Building a Dynamic Digital Identity for Global Anti-Piracy Technology Leaders

Rebuilding information architecture and brand identity for a global leader in anti-piracy technology and content security.

2024
Delivered by Syndicut
Filtering tags
Product Design
UX Design
Brand Evolution
Social Media

Client Summary

Background and industry context

Friend MTS is a UK leader in video content security, providing anti-piracy solutions to sports, media, and entertainment clients. Despite their technical expertise and Emmy®-winning technology, their digital presence wasn't reflecting the maturity of their offerings. The brand struggled to communicate what made them different in a rapidly shifting market, and the existing site structure was limiting their ability to properly showcase their capabilities.

Project Summary

Context, challenge, and deliverables

Friend MTS needed to reposition around technology, data, and innovation, but their brand and website hadn't caught up. Working alongside the creative director and specialist designers at Syndicut, I helped deliver a complete digital overhaul.
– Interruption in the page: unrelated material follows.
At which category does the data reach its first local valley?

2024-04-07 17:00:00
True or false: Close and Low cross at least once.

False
My focus was rebuilding the information architecture, creating lo-fi and hi-fi prototypes to test and refine the structure, and making sure UX standards were applied consistently throughout. I also designed their social assets and helped shape how the "piracy doesn't stand still" concept could work as an actual interactive experience rather than just messaging.

Design Approach

Approach, decisions, and outcomes

The central idea was that piracy is relentless and adaptive, so the brand needed to feel equally dynamic. I pushed for this to influence the experience itself, not just the copy: dynamic favicons that shifted based on site sections, a constantly animated logo, scroll-triggered CTAs, and a navigation that blurred the background when active. These weren't decorative. They reinforced the positioning and created the sense of constant movement that matched the industry Friend MTS operates in.
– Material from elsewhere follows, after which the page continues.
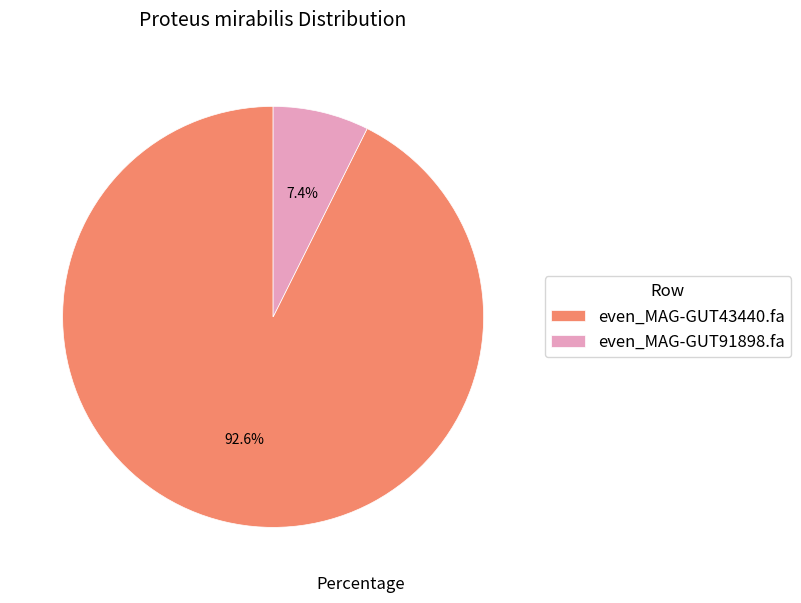

To the nearest percent, what is the difference between the even_MAG-GUT43440.fa and even_MAG-GUT91898.fa slice percentages?

85%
Throughout the project, I worked to keep UX principles at the centre, even when creative concepts threatened to complicate things. The IA was built to be future-proof, structured so that new products, regions, and content could slot in without needing to rebuild from scratch.

This project expanded my understanding of working across the full design lifecycle. Being involved from initial strategy through to post-launch refinements gave me a stronger grasp of how early IA decisions impact real user behaviour, and how to build systems that balance creative ambition with functional performance. The experience of shaping both brand and UX simultaneously, while maintaining consistency across web and social channels, has influenced how I approach integrated design projects ever since.

I prototyped the site structure using Relume, moving from lo-fi wireframes through to hi-fi prototypes as we tested and refined the approach. One of the biggest challenges was untangling internal jargon from user-facing language. Applying mental models, I renamed sections to align with how clients actually think about anti-piracy rather than how Friend MTS internally organised their services. This meant shifting from feature-led labels to outcome-driven navigation that spoke directly to broadcaster and rights holder needs.

The navigation was streamlined using Hick's Law. Fewer options meant faster decisions and clearer pathways to the information people actually needed. I applied progressive disclosure to manage the complexity of their services, revealing technical depth only when users were ready for it rather than dumping everything upfront. Visual hierarchy and Gestalt principles guided the layout, making sure that even dense technical content remained scannable.

Within three months of launch, the site saw a 42% increase in user engagement, a 25% boost in lead generation, and a 31% improvement in page load speeds.

The result: a digital presence that positions Friend MTS as both technically credible and forward-thinking, built on a system designed to move as fast as the threats they're tackling.